Ferry Radax (20 June 1932 – 9 September 2021) was an Austrian filmmaker born in Vienna, Austria.

==Career==
Radax was active in many genres since 1949. He studied at Vienna's Film Institute in 1953–54, followed by Cinecittà, Centro Sperimentale di Cinematografia, in Rome in 1955–56. He produced films all around Europe, and also in South America, the United States, and New Zealand. He made feature films, but was mostly known for short experimental films, documentaries and portrayals of poets and artists. Some of them, Konrad Bayer, Friedensreich Hundertwasser, and H. C. Artmann, he became acquainted with in the early 1950s as a member of Art-Club in Vienna.

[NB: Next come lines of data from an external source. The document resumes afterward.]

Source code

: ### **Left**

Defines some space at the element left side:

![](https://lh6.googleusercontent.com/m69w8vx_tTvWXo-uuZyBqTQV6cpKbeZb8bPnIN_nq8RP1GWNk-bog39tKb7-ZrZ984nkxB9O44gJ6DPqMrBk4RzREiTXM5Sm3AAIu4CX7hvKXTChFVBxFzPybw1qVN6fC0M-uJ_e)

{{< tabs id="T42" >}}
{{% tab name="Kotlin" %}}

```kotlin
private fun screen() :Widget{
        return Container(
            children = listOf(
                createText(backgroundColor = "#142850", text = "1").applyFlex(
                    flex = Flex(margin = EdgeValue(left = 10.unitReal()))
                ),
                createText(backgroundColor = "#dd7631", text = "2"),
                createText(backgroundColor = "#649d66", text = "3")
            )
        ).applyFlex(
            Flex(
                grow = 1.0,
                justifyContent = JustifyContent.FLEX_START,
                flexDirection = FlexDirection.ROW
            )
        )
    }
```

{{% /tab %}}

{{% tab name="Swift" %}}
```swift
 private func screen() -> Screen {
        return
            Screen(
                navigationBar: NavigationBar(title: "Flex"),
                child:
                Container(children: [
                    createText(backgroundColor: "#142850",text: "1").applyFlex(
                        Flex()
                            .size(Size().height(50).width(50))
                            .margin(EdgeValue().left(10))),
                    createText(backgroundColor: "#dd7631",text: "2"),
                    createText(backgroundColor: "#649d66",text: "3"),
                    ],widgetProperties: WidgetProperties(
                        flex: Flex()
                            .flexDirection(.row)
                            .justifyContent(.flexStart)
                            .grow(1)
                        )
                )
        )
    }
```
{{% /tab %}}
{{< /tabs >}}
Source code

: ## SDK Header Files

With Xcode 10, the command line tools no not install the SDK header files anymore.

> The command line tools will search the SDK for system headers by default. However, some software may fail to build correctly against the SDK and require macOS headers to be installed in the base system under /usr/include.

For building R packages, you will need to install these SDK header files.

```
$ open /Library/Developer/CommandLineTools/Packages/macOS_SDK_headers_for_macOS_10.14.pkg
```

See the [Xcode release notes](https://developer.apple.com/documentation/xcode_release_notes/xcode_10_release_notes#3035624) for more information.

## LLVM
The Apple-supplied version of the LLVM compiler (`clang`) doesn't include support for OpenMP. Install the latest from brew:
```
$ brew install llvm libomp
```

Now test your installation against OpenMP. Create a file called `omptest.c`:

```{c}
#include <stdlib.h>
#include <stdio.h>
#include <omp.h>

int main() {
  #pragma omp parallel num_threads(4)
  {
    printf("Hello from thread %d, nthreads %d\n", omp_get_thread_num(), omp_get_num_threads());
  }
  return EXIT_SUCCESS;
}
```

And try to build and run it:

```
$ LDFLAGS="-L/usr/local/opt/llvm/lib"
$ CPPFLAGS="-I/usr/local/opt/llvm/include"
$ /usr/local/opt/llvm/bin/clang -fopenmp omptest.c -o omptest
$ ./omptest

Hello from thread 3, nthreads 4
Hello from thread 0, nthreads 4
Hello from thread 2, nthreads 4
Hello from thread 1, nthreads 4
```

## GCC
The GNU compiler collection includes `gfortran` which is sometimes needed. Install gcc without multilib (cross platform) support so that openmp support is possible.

Finally, 40 different films from 40 years of filmmaking and the total oeuvre of 120 productions were also shown for a month at Vienna's Albertina Film Museum in 1993. The film festival Diagonale dedicated a personale to Radax in 2012.

== Selected films==
- Sonne halt! (Sun stop!, 1960) With Konrad Bayer. The film which Ferry Radax is most known for in his native country. An experimental film produced in Italy and Switzerland. 26 min., black and white. It was shown as the first film at Künstlerhaus (Artist's House) in Vienna in spring 2008, as Ferry Radax was celebrated and many of his films were shown for one and a half months. The film is on DVD since 2007.
- Hundertwasser – Leben in Spiralen (Hundertwasser – life in spirals, 1966). Ferry Radax praised first documentary on his fellow-countryman, the artist Friedensreich Hundertwasser, and his life in Europe.
- H.C. Artmann (1967). A portrait of a legendary Austrian poet. 42 min., black and white.
- Konrad Bayer, oder: die welt bin ich und das ist meine sache (Konrad Bayer, or: the world am I and that's my business, 1969). An experimental portrait of Konrad Bayer and his suicide. 52 min., black and white. A mixture of documentary and fiction.
- Der Kopf des Vitus Bering (Vitus Bering's head, 1970). 26 min., black and white. An experimental mixture of documentary and fiction after a book by Konrad Bayer.
- Thomas Bernhard – Drei Tage (Thomas Bernhard – three days, 1970). Based on a written self-portrait by the Austrian writer Thomas Bernhard.
- Schizophrene Maler (Schizophrenic painters, 1971).
- Der Italiener (The Italian, 1972), a feature film based on a script by Thomas Bernhard.
- Ludwig Wittgenstein (1976). 2x60 min. documentary/fiction.
- Attentat in Bad Gastein (Attack in Bad Gastein, 1979), a feature film on political terrorism.
- Mit Erich von Däniken in Peru (With Erich von Däniken in Peru, 1982). A documentary.
- Capri – Musik die sich entfernt, oder: Die seltsame Reise des Cyrill K. (Capri – music fading away, or: The strange journey of Cyrill K., 1983), a made-for-TV movie for the WDR, featuring Jacques d'Adelswärd-Fersen, and a lot of other historical Capri celebrities. The director himself appears as Friedrich Nietzsche.
- Hundertwasser in Neuseeland (Hundertwasser in New Zealand, 1998). After 30 years Ferry Radax made a second portrait of the artist Friedensreich Hundertwasser.